Having taught Hebrews to the youth Sunday School class two years ago, I can attest that no commentator I used advocated this understanding of Hebrews 11. (David L. Allen came closest to agreeing with Hamilton’s translation because he was the only commentator to whom I had access who maintained the traditional reading of Sarah being the subject of this verse rather than Abraham, but he explicitly disavowed Hamilton’s reading. Nevertheless, an unspecified “some”  do side with Hamilton, Allen notes [551].) Despite Dr. Hamilton’s minority reading of Hebrews 11:11, in the context of biblical theology, in which a single theme is traced throughout Scripture (in this article “the skull-crushing seed of the woman”), his understanding is preferable to others’ translations. (Dr. Hamilton himself notes, however, that the KJV, NKJV, and HCSB translations also concur with his understanding.)

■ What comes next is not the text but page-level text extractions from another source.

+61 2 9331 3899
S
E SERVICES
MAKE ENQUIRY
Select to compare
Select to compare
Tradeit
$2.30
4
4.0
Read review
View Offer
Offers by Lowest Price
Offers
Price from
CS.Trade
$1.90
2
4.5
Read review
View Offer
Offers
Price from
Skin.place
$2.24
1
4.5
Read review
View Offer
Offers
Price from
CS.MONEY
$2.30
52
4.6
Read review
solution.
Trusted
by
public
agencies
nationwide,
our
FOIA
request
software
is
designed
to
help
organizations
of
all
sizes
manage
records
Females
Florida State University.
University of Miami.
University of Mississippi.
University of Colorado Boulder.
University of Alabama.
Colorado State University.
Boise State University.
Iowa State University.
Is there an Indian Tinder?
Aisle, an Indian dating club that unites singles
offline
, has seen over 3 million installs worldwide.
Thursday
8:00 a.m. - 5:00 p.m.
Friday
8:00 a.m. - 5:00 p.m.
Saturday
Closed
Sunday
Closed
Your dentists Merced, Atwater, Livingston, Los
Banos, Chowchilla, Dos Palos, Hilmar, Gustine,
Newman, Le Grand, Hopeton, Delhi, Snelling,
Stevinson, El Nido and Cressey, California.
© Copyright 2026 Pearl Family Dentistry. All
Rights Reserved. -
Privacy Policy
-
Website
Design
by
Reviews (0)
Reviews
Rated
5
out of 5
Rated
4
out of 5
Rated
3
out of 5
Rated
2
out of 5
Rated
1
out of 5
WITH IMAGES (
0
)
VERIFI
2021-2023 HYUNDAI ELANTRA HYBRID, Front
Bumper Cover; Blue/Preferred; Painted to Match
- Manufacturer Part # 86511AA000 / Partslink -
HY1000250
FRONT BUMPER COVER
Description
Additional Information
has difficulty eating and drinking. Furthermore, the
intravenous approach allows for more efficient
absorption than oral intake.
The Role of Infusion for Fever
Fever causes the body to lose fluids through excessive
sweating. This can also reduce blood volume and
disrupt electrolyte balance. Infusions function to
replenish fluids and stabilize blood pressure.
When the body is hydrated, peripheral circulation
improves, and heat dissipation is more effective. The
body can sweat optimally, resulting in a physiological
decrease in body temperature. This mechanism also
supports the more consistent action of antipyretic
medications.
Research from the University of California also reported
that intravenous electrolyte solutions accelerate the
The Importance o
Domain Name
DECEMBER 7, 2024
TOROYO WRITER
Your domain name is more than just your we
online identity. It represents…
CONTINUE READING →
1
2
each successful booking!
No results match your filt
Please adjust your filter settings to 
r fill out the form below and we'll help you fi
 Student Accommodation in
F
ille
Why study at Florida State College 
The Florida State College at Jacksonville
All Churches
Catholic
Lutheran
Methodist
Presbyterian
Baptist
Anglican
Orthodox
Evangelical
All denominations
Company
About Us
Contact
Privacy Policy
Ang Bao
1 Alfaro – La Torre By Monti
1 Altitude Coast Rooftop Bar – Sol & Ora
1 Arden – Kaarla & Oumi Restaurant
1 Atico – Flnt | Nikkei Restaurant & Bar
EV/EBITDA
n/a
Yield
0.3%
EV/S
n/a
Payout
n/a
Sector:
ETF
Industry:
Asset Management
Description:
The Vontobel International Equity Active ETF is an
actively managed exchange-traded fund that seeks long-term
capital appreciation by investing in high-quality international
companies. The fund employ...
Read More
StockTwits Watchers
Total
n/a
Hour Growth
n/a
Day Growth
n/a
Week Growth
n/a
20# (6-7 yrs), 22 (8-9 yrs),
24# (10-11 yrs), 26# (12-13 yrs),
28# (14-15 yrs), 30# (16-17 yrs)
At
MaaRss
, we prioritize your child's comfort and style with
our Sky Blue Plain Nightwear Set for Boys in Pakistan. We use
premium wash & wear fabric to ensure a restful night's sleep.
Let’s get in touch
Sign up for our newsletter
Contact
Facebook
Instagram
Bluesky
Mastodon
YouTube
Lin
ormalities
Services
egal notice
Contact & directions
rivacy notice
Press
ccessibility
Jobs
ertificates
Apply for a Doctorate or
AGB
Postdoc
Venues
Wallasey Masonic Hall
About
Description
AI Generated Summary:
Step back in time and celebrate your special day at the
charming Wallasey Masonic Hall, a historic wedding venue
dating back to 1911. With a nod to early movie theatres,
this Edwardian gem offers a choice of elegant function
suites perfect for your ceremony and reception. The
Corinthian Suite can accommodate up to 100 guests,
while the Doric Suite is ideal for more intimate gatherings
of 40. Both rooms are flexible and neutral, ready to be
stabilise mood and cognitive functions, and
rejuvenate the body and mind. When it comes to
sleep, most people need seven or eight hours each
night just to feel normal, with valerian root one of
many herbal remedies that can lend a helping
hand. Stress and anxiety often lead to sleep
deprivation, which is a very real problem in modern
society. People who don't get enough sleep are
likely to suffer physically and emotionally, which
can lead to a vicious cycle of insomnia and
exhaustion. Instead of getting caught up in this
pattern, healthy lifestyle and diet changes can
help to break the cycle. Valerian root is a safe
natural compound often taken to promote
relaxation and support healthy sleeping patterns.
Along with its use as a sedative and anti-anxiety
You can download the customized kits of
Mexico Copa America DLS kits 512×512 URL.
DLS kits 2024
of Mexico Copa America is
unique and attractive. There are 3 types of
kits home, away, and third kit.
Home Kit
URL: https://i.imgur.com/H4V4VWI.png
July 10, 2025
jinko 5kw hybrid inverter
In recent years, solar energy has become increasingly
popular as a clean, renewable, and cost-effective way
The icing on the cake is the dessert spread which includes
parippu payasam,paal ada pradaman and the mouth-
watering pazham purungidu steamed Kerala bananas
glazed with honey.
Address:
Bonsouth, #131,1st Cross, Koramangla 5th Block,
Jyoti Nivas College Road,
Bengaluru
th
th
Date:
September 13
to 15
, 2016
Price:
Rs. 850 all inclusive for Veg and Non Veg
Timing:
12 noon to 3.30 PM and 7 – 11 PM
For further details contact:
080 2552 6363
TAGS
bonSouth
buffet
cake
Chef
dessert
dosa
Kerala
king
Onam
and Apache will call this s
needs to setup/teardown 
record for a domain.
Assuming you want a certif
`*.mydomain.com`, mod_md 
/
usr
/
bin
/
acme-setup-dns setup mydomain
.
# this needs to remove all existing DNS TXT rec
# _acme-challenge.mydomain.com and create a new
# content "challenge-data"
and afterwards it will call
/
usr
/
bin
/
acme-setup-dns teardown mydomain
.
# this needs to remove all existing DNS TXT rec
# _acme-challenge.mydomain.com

More significantly, the allusions to Genesis 3:15 cited by Dr. Hamilton are unequally persuasive. Many of them serve his argument well, but a few allusions seem stretched. Many of these unlikely allusions appear in the “Broken Enemies” section of his article in which he admits to “loosening … the image of the crushed head of the seed of the serpent in Gen 3:15, but it still remains related” (38-39). Nevertheless, this section does include a compelling argument about 1-2 Samuel being bookended by allusions to Genesis 3:15 (38). Although individual examples Dr. Hamilton gives do not seem, in my opinion, to support his argument that Genesis 3:15 is a foundational messianic text that is alluded to throughout Scripture, most of his examples do, so his argument stands. I highly recommend this article to every Christian to help them gain a better grasp on the gospel of our Lord Jesus Christ, which was promised–however faintly–all the way back in Genesis 3:15.